You know what, I think their first instinct is to complain. “Why don’t they do it like this? It would be so much better if they did it like that!” What my speech was about was taking a step back and figuring out what’s important to the other culture. If you are moving to a new place voluntarily—which most people other than refugees are—moving for work, or school, or for love, you need to choose a place where you can be in line with the local culture’s values. There are some places in the world that are not in line with my values. I wouldn’t be comfortable there, so it would be a poor choice on my part to move to those places. The point to my speech is: choose a place where you can fit in, where you can adapt enough to the local values to be able to contribute to the local society and not just complain all the time.
Since TEDxOdense last year, what have you been up to?
I’ve given about 50 speeches all over Denmark over the past year. I love to travel, even to the small towns of Denmark, I think it’s really fun. I met a lot of people, which I really like because it all feeds back into my work. If last week I met a guy and he told me a good story, then it goes into the next speech. I’ve also been to Portugal, Sweden, I’ve talked about going to Korea with my speeches, Germany. I’d like to get into the US speaker market: I haven’t done that yet. In the US there’s a lot of talk about “hygge” and that sort of thing, so I think there is a market there. A lot of Americans have skewed views of Denmark—they either think Denmark is a socialist utopia or a socialist hellhole. So I would like to do it, but it’s a big project.
So what’s up next for you?
I’ll be publishing a book oft tips for Danes working with Americans and tips for Americans working with Danes. That will hopefully be out this summer. I am writing a column for BT about voting in my first national election in Denmark—I have no idea who I am going to vote for. And I’m still available for speeches! I’ll be at a street festival in Vejle Friday afternoon June 7th. I’ll be doing a “How to Live in Denmark” gameshow there, it’ll be really fun. We do game show games based on Danish culture. For example, we do a version of Jeopardy and the categories are riffs on life in contemporary Denmark, like “Fun with SKAT”. It’s popular with Danes too: Danes are so good at having a sense of humor about themselves. I would not have a career if they didn’t.
It takes a bit of humorous distance to be able to laugh at yourself and your home country and culture, or what do you think?
Yeah, and I do it from a place of love as well. I have my Danish citizenship now, so I can say “we” instead of “I”. And I think the Danes can sense that it comes from a place of love.
Do you have any great advice for the speakers this year?

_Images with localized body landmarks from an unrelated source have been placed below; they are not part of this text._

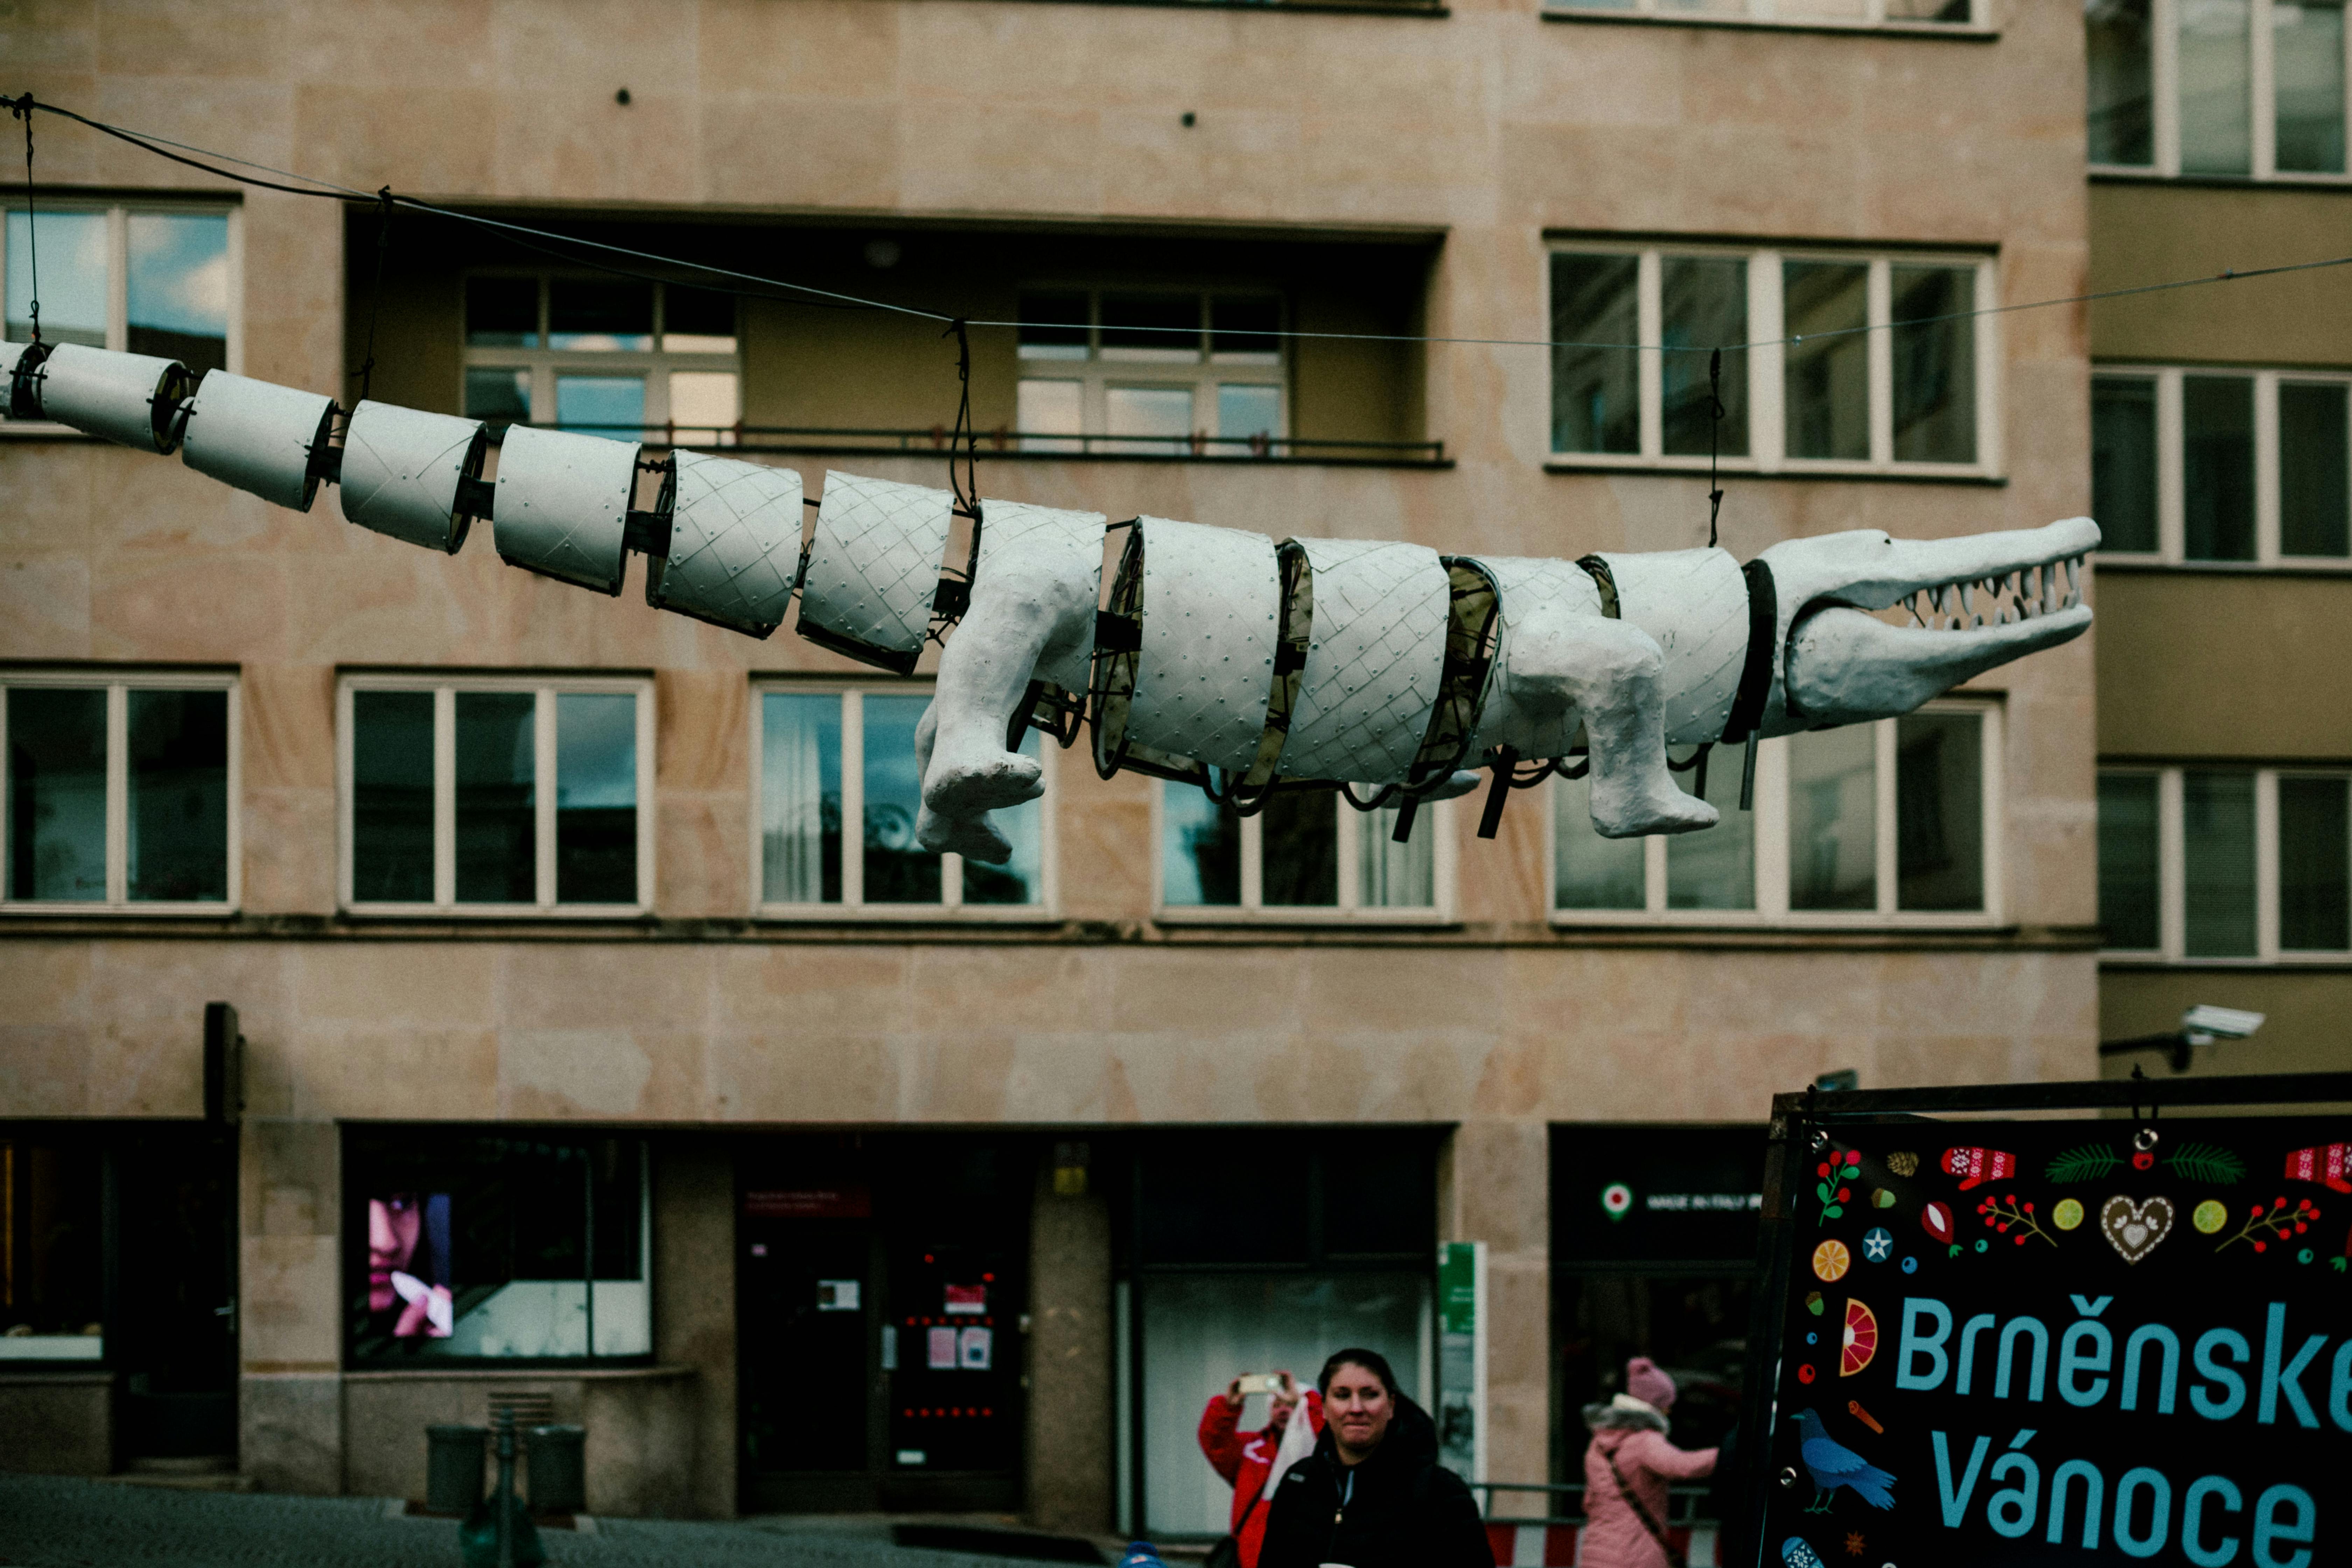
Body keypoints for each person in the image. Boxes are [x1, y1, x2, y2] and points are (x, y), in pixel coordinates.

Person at [1257, 1348, 1494, 1568]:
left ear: (1391, 1406)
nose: (1357, 1408)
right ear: (1325, 1408)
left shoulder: (1440, 1491)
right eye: (1342, 1395)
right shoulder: (1297, 1482)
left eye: (1370, 1395)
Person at [1578, 1357, 1718, 1568]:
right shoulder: (1644, 1441)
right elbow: (1682, 1466)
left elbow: (1590, 1500)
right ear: (1654, 1406)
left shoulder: (1599, 1443)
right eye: (1666, 1405)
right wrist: (1728, 1453)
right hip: (1635, 1555)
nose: (1669, 1411)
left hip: (1596, 1553)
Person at [1197, 1371, 1323, 1568]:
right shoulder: (1251, 1448)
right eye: (1277, 1405)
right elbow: (1215, 1442)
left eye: (1291, 1406)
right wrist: (1229, 1406)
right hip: (1250, 1558)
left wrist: (1306, 1404)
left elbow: (1333, 1433)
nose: (1283, 1411)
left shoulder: (1321, 1449)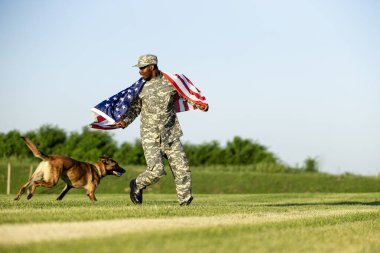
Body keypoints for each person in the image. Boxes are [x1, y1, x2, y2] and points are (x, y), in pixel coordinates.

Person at [115, 54, 208, 206]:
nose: (140, 71)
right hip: (150, 136)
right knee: (156, 171)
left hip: (171, 134)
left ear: (152, 66)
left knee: (182, 169)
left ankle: (185, 202)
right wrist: (125, 121)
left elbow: (186, 95)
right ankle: (137, 184)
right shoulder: (140, 87)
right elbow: (135, 109)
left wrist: (200, 104)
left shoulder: (171, 82)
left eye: (142, 68)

Well, it’s a speech of a lifetime because you’re only going to do it once and it’s recorded, then it’s visible all over the world. For the rest of your career people will be referring back to it, so you have to prepare well and carefully choose the way you present yourself. Double-check your outfit—take photos and make sure you like what you’re wearing! Personally, I picked the wrong shoes. When other people see the video of the speech, they can evaluate the points I’m making, agree or disagree. But all I see are the shoes.

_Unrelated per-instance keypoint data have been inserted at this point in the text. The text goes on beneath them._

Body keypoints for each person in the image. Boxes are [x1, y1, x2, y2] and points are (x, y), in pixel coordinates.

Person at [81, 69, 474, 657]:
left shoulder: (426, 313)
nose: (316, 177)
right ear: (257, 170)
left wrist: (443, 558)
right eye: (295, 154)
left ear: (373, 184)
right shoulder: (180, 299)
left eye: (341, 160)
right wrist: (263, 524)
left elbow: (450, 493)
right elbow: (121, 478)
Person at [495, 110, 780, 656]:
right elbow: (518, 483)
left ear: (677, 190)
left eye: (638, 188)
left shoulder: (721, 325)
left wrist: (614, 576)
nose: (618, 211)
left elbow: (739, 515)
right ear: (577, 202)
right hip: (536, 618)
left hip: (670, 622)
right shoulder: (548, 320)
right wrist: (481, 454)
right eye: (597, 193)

Is there anything you’d like to add or mention?
TEDx Odense was a great experience! The audience was so receptive and supportive. People stopped me in the street in Odense to say they had seen my speech. Even on the day of the event, audience members approached me afterwards to say it had been helpful to them. That’s my goal, to be of service to people. So part of it was the audience, and the other part was meeting the speakers, people I would not have had a chance to meet otherwise, and I learned a lot from them.